## HOW TO COMPLETE THIS TASK
Set the data down again, exactly as it reads, but without the pictures.

## INFORMATION SHOWN
=-=-=-=-=

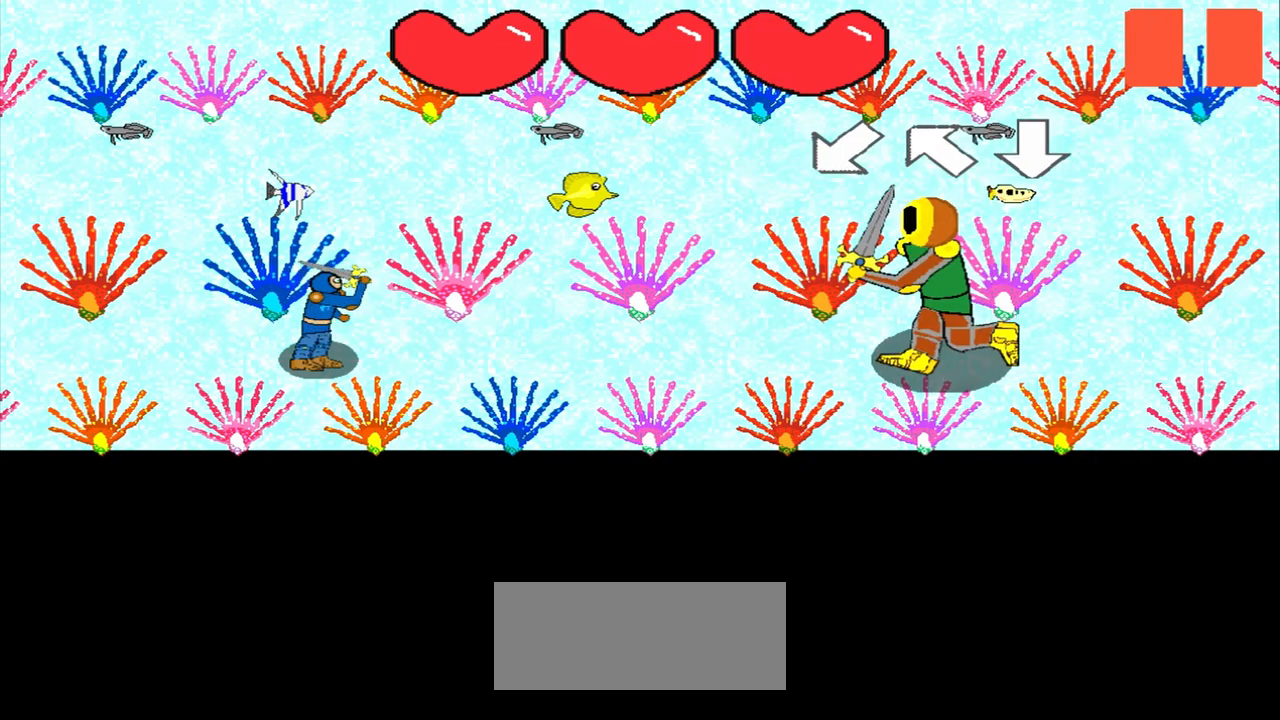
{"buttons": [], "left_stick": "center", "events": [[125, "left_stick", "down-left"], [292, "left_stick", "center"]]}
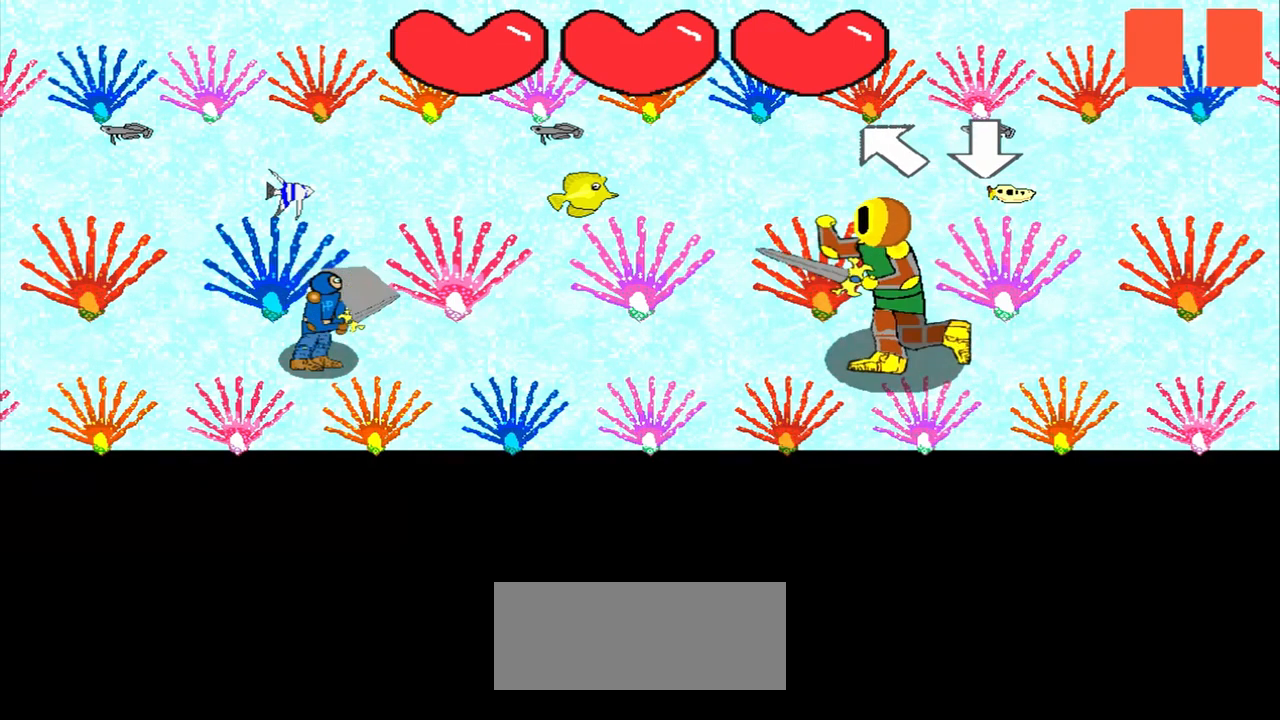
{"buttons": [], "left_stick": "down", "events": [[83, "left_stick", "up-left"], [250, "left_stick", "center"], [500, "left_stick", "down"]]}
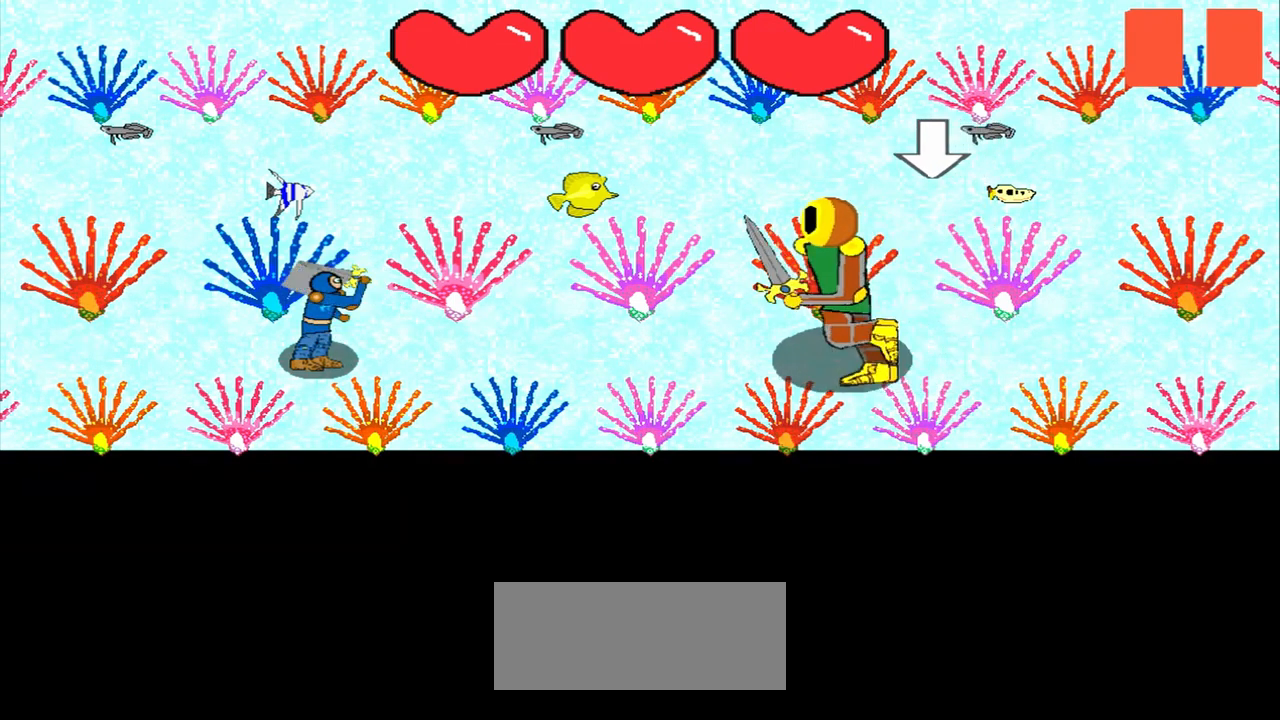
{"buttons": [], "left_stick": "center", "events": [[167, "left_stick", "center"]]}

=-=-=-=-=

## WRITTEN ANSWER
{"buttons": [], "left_stick": "center", "events": [[125, "left_stick", "down-left"], [292, "left_stick", "center"]]}
{"buttons": [], "left_stick": "down", "events": [[83, "left_stick", "up-left"], [250, "left_stick", "center"], [500, "left_stick", "down"]]}
{"buttons": [], "left_stick": "center", "events": [[167, "left_stick", "center"]]}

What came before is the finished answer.